• Excerpt provided:
╭──

It's taken nearly eight years, but members of the Martinez family, best known for performing together in a mariachi band, have finally won their lawsuit against the City of Denver over a wrong-house police raid during which some of them were beaten by mistake, then wrongly charged with assault against the officers who'd attacked them.
The award of $1.6 million is smaller than the $1.8 million judgment won by the family in 2014, which Denver appealed. Still, it remains one of the largest payouts for a non-fatal incident in Denver history, putting attorney David Lane, whose firm has represented the family since before the 2011 filing of the original lawsuit, in mind of "something a wise judge once told me: Be careful when you ask for justice, because you might just get it."
When our original article on the case was published six years ago today, the Martinezes were represented by attorney Qusair Mohamedbhai, who was working with Lane's law firm. Since then, Mohamedbhai — the attorney for the family of Jessie Hernandez, whose 2015 death in a fatal police shooting is the subject of a separate post also published this morning — became a principal in his own law firm, Rathod Mohamedbhai LLC. Lane and associate Kathryn Stimson saw the Martinez case through to its conclusion, but Mohamedbhai's 2011 account of what happened remains on point.
As we reported at the time, Mohamedbhai described the Martinezes as "a family Mexican band. They've even done fundraising for other law enforcement, like in Adams County. They're good people. Nobody's got criminal records."
According to Mohamedbhai, "the Martinez family moved into a house at 1263 Stuart Street in December of ’08, about a month before the incident went down. The police were, I suppose, working on stale information about the former tenants presumably being into drugs and prostitution and some bad stuff. But those guys had been gone for a while. According to the landlord, the house had stayed empty for five or six weeks prior to the Martinez family moving in."
Cut to January 27, 2009, just past 11 p.m., when members of the District 1 Special Crime Attack Team, better known as SCAT, arrived at the Martinez home. "They had no warrant, no application for a warrant, nothing," Mohamedbhai told us. "They come in hard, kind of expecting to come into a drug den. The father [Daniel Martinez Jr.] opens the door a crack, and cops rush in and engage three of the Martinez family — the father and three of the kids [Jonathan, age sixteen at the time, Nathan, nineteen, and Daniel III, 21]. They punched first, asked questions later. One of the kids [Jonathan] got his head put through a window, and another one [Nathan] got punched so hard that he was launched into the air and staggered back. Then two of them got body-slammed outside."
Once everyone was cuffed, Mohamedbhai said, the officers assembled everyone on a couch inside the house — "and they look around and realize they're in a little family house, not a drug den. Then they ask everyone for their socials, and they've all got them; they're all citizens. So they trump up this story that the kids attacked them once the police came in the house upon consent. That's their version — that the dad let them in and the kids started swinging on these huge cops."
Mohamedbhai insisted that this last descriptor wasn't hyperbole. "One of the cops is six-five, another one is six-four. And Jonathan Martinez, he's something like 120 pounds."

╰──

• What you will do:
A - Duplicate the stretch of the article on the Martinez lawsuit from "It's taken nearly" through "who'd attacked them.".
B - For each statement, say yes or no to whether the article on the Martinez lawsuit agrees with it, and quote the words that decide it: (i) the family's 2014 judgment was larger than the new award; (ii) the officers who came to the Martinez home had a warrant; (iii) the Martinez family had lived at the house for more than a year before the raid.
The records bear no relation to the article.

• Stored data:

╭──

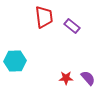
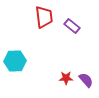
purple semicircle: moved 2 px left, 2 px down
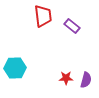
red trapezoid: moved 1 px left, 1 px up
cyan hexagon: moved 7 px down
purple semicircle: rotated 56 degrees clockwise
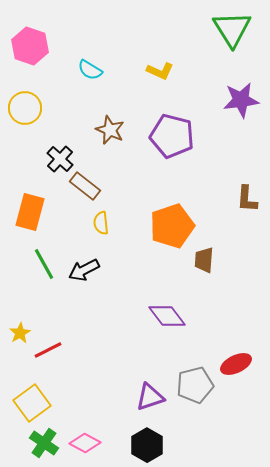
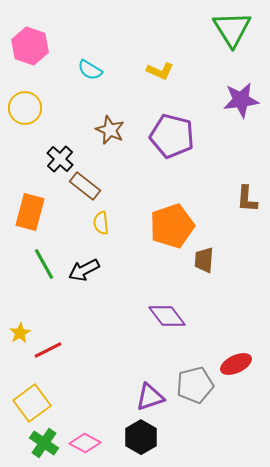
black hexagon: moved 6 px left, 8 px up
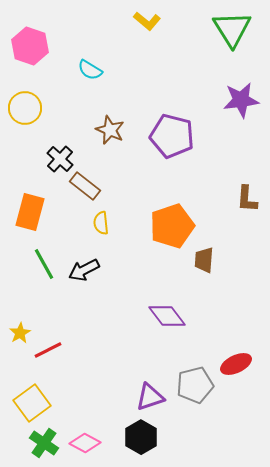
yellow L-shape: moved 13 px left, 50 px up; rotated 16 degrees clockwise
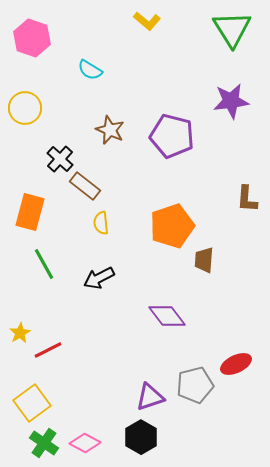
pink hexagon: moved 2 px right, 8 px up
purple star: moved 10 px left, 1 px down
black arrow: moved 15 px right, 8 px down
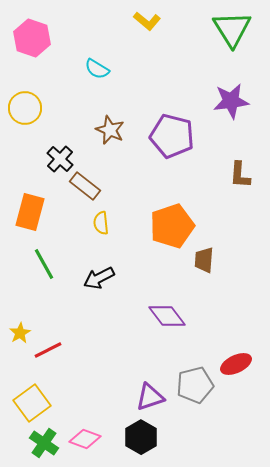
cyan semicircle: moved 7 px right, 1 px up
brown L-shape: moved 7 px left, 24 px up
pink diamond: moved 4 px up; rotated 8 degrees counterclockwise
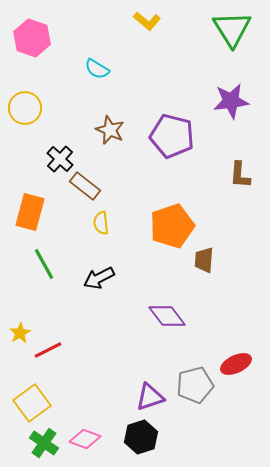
black hexagon: rotated 12 degrees clockwise
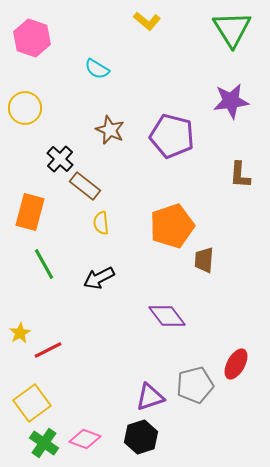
red ellipse: rotated 36 degrees counterclockwise
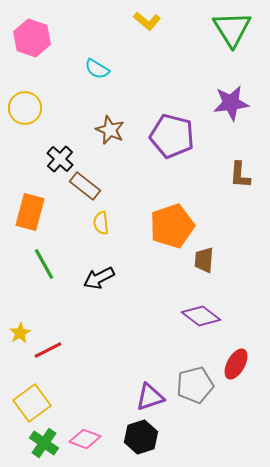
purple star: moved 2 px down
purple diamond: moved 34 px right; rotated 15 degrees counterclockwise
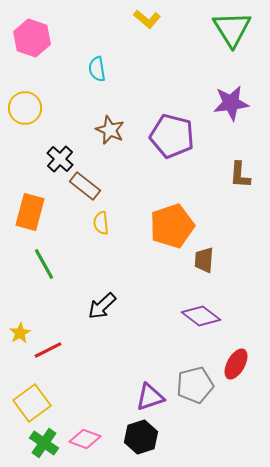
yellow L-shape: moved 2 px up
cyan semicircle: rotated 50 degrees clockwise
black arrow: moved 3 px right, 28 px down; rotated 16 degrees counterclockwise
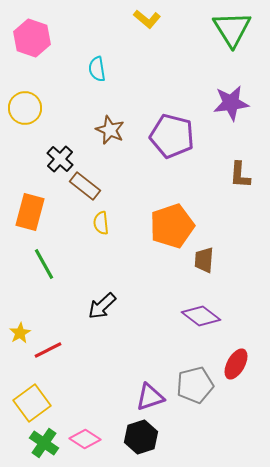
pink diamond: rotated 12 degrees clockwise
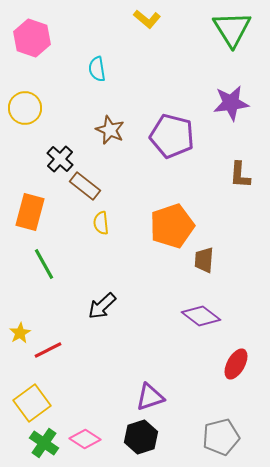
gray pentagon: moved 26 px right, 52 px down
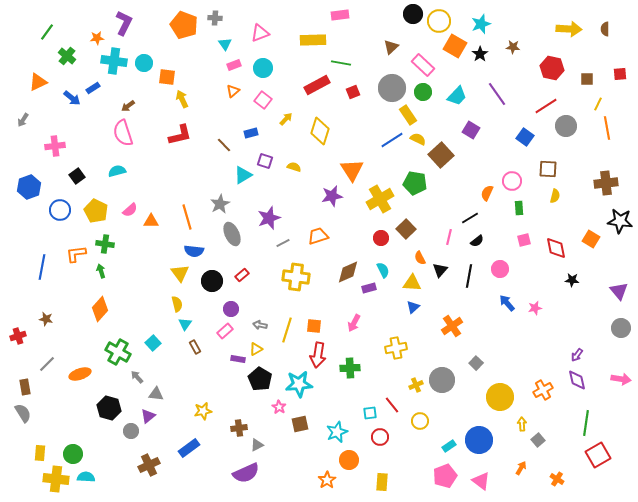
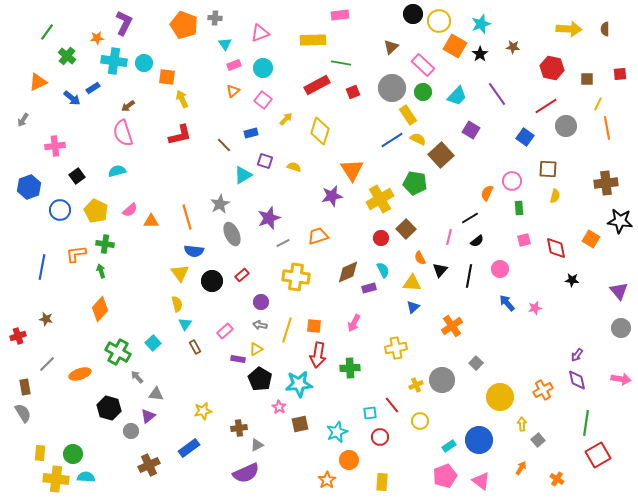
purple circle at (231, 309): moved 30 px right, 7 px up
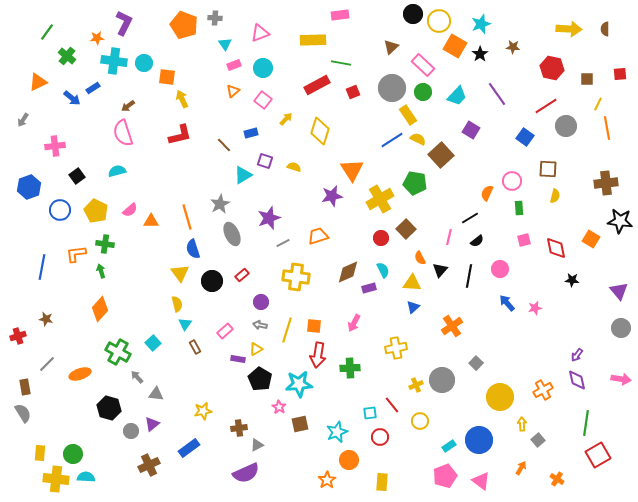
blue semicircle at (194, 251): moved 1 px left, 2 px up; rotated 66 degrees clockwise
purple triangle at (148, 416): moved 4 px right, 8 px down
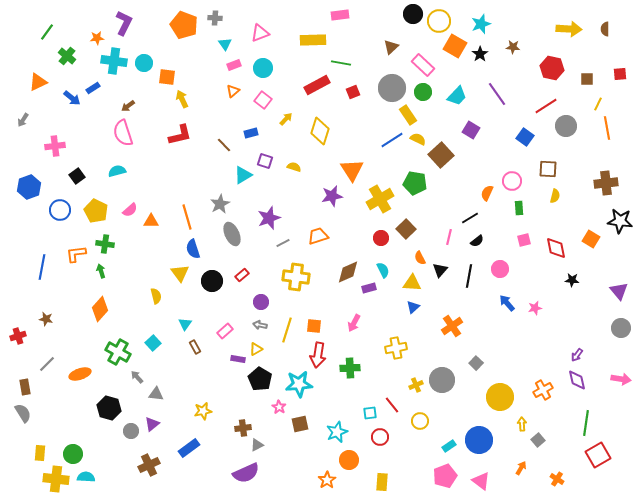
yellow semicircle at (177, 304): moved 21 px left, 8 px up
brown cross at (239, 428): moved 4 px right
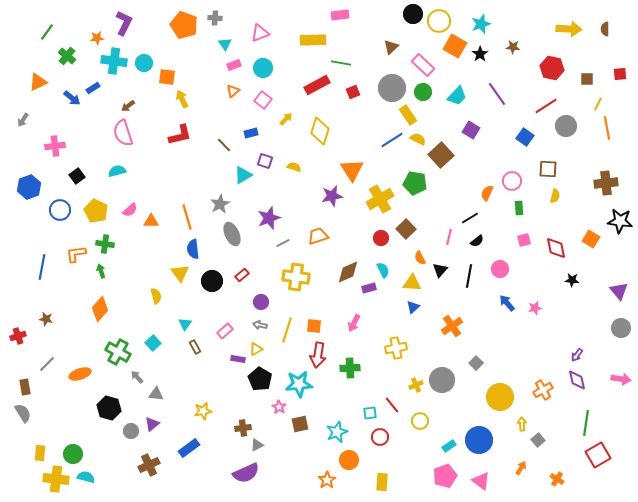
blue semicircle at (193, 249): rotated 12 degrees clockwise
cyan semicircle at (86, 477): rotated 12 degrees clockwise
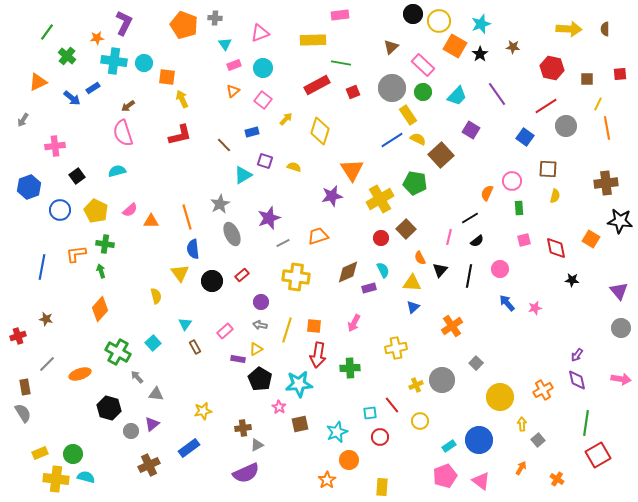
blue rectangle at (251, 133): moved 1 px right, 1 px up
yellow rectangle at (40, 453): rotated 63 degrees clockwise
yellow rectangle at (382, 482): moved 5 px down
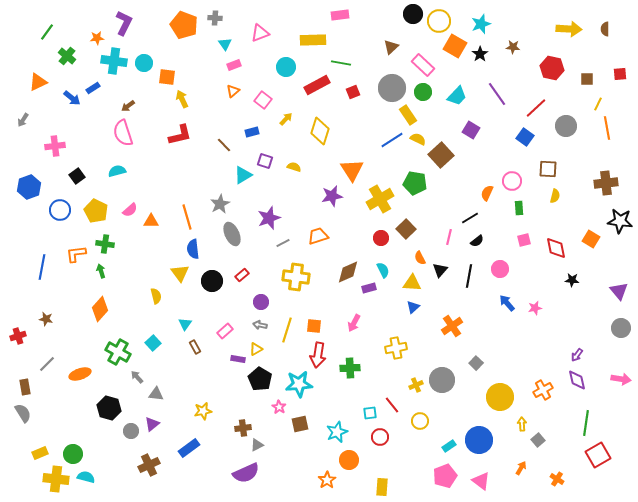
cyan circle at (263, 68): moved 23 px right, 1 px up
red line at (546, 106): moved 10 px left, 2 px down; rotated 10 degrees counterclockwise
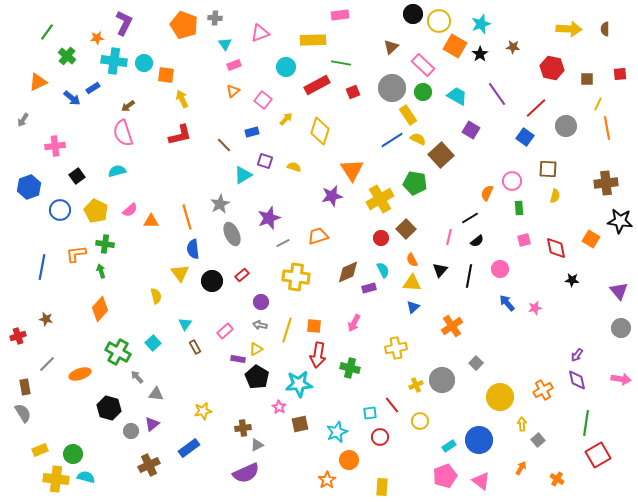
orange square at (167, 77): moved 1 px left, 2 px up
cyan trapezoid at (457, 96): rotated 105 degrees counterclockwise
orange semicircle at (420, 258): moved 8 px left, 2 px down
green cross at (350, 368): rotated 18 degrees clockwise
black pentagon at (260, 379): moved 3 px left, 2 px up
yellow rectangle at (40, 453): moved 3 px up
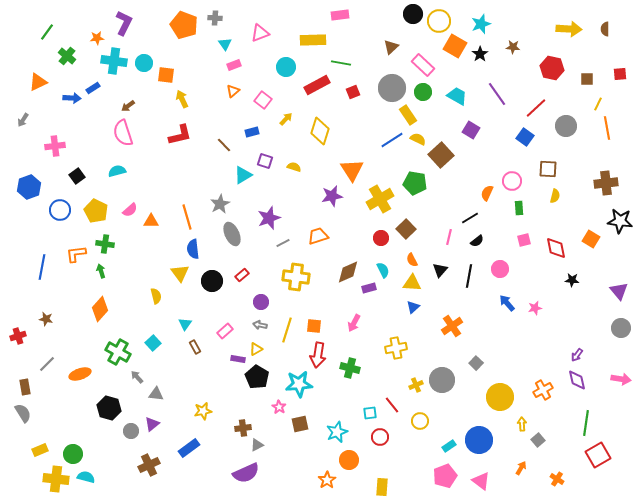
blue arrow at (72, 98): rotated 36 degrees counterclockwise
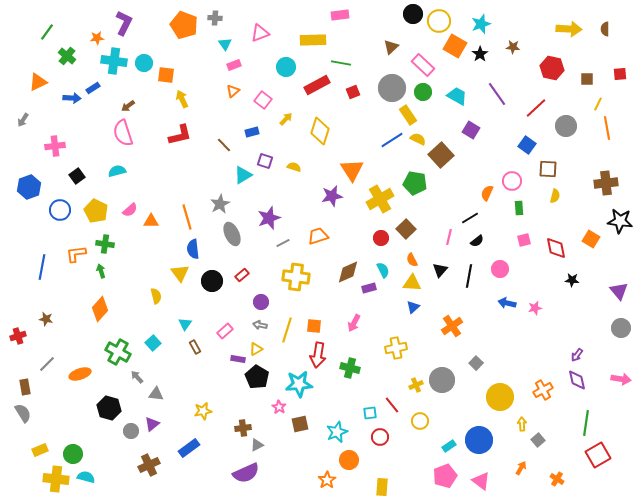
blue square at (525, 137): moved 2 px right, 8 px down
blue arrow at (507, 303): rotated 36 degrees counterclockwise
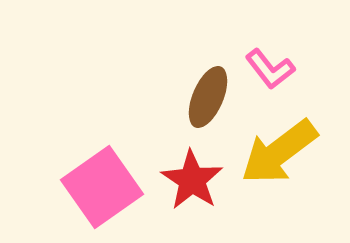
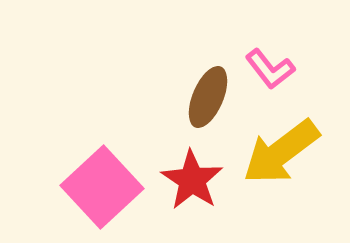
yellow arrow: moved 2 px right
pink square: rotated 8 degrees counterclockwise
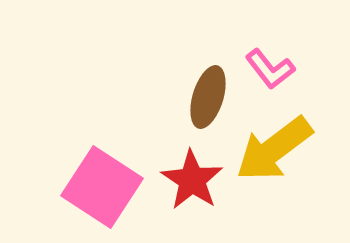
brown ellipse: rotated 6 degrees counterclockwise
yellow arrow: moved 7 px left, 3 px up
pink square: rotated 14 degrees counterclockwise
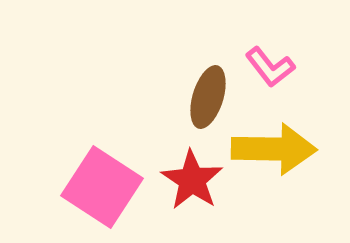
pink L-shape: moved 2 px up
yellow arrow: rotated 142 degrees counterclockwise
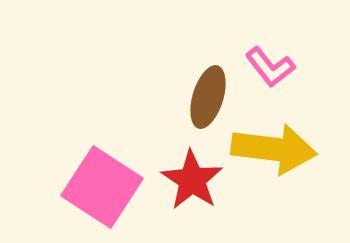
yellow arrow: rotated 6 degrees clockwise
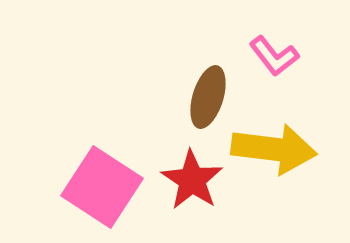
pink L-shape: moved 4 px right, 11 px up
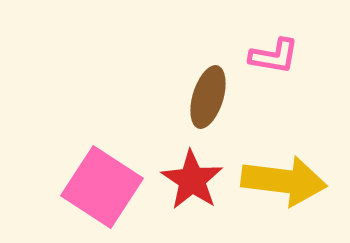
pink L-shape: rotated 42 degrees counterclockwise
yellow arrow: moved 10 px right, 32 px down
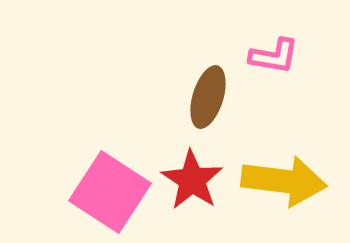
pink square: moved 8 px right, 5 px down
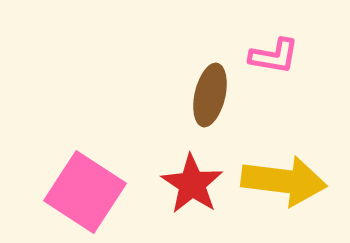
brown ellipse: moved 2 px right, 2 px up; rotated 4 degrees counterclockwise
red star: moved 4 px down
pink square: moved 25 px left
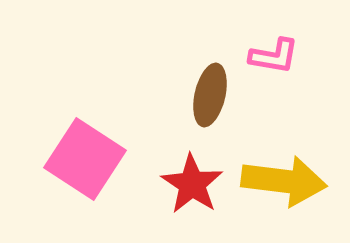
pink square: moved 33 px up
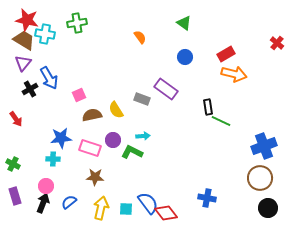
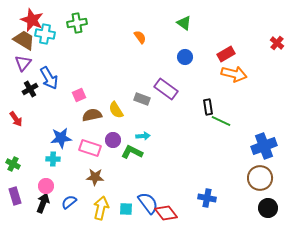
red star at (27, 20): moved 5 px right; rotated 10 degrees clockwise
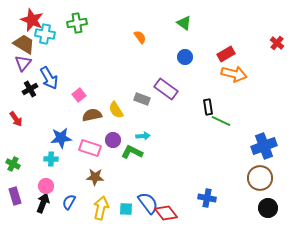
brown trapezoid at (24, 40): moved 4 px down
pink square at (79, 95): rotated 16 degrees counterclockwise
cyan cross at (53, 159): moved 2 px left
blue semicircle at (69, 202): rotated 21 degrees counterclockwise
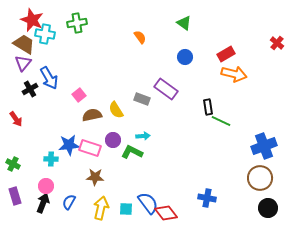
blue star at (61, 138): moved 8 px right, 7 px down
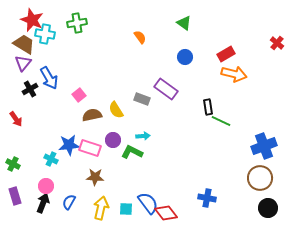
cyan cross at (51, 159): rotated 24 degrees clockwise
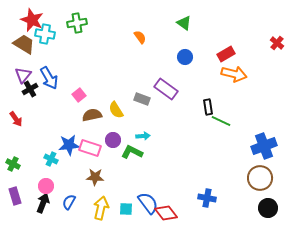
purple triangle at (23, 63): moved 12 px down
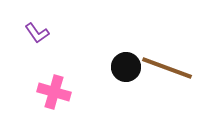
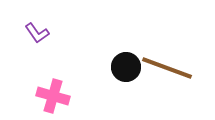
pink cross: moved 1 px left, 4 px down
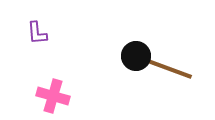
purple L-shape: rotated 30 degrees clockwise
black circle: moved 10 px right, 11 px up
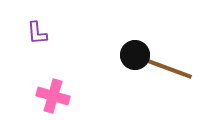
black circle: moved 1 px left, 1 px up
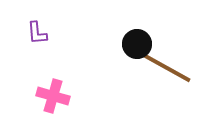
black circle: moved 2 px right, 11 px up
brown line: rotated 9 degrees clockwise
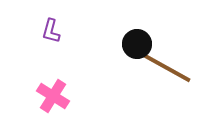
purple L-shape: moved 14 px right, 2 px up; rotated 20 degrees clockwise
pink cross: rotated 16 degrees clockwise
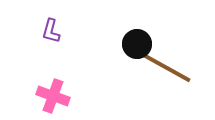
pink cross: rotated 12 degrees counterclockwise
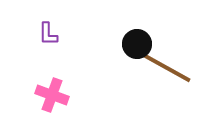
purple L-shape: moved 3 px left, 3 px down; rotated 15 degrees counterclockwise
pink cross: moved 1 px left, 1 px up
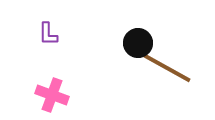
black circle: moved 1 px right, 1 px up
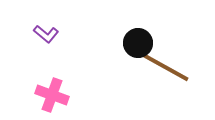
purple L-shape: moved 2 px left; rotated 50 degrees counterclockwise
brown line: moved 2 px left, 1 px up
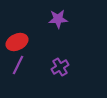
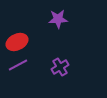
purple line: rotated 36 degrees clockwise
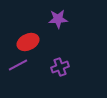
red ellipse: moved 11 px right
purple cross: rotated 12 degrees clockwise
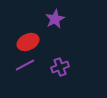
purple star: moved 3 px left; rotated 24 degrees counterclockwise
purple line: moved 7 px right
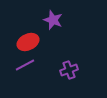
purple star: moved 2 px left, 1 px down; rotated 24 degrees counterclockwise
purple cross: moved 9 px right, 3 px down
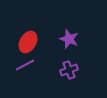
purple star: moved 16 px right, 19 px down
red ellipse: rotated 35 degrees counterclockwise
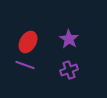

╰──

• Expected responses:
A -
It's taken nearly eight years, but members of the Martinez family, best known for performing together in a mariachi band, have finally won their lawsuit against the City of Denver over a wrong-house police raid during which some of them were beaten by mistake, then wrongly charged with assault against the officers who'd attacked them.

B -
(i) Yes: "The award of $1.6 million is smaller than the $1.8 million judgment won by the family in 2014"
(ii) No: "They had no warrant, no application for a warrant, nothing"
(iii) No: "moved into a house at 1263 Stuart Street in December of ’08, about a month before the incident went down"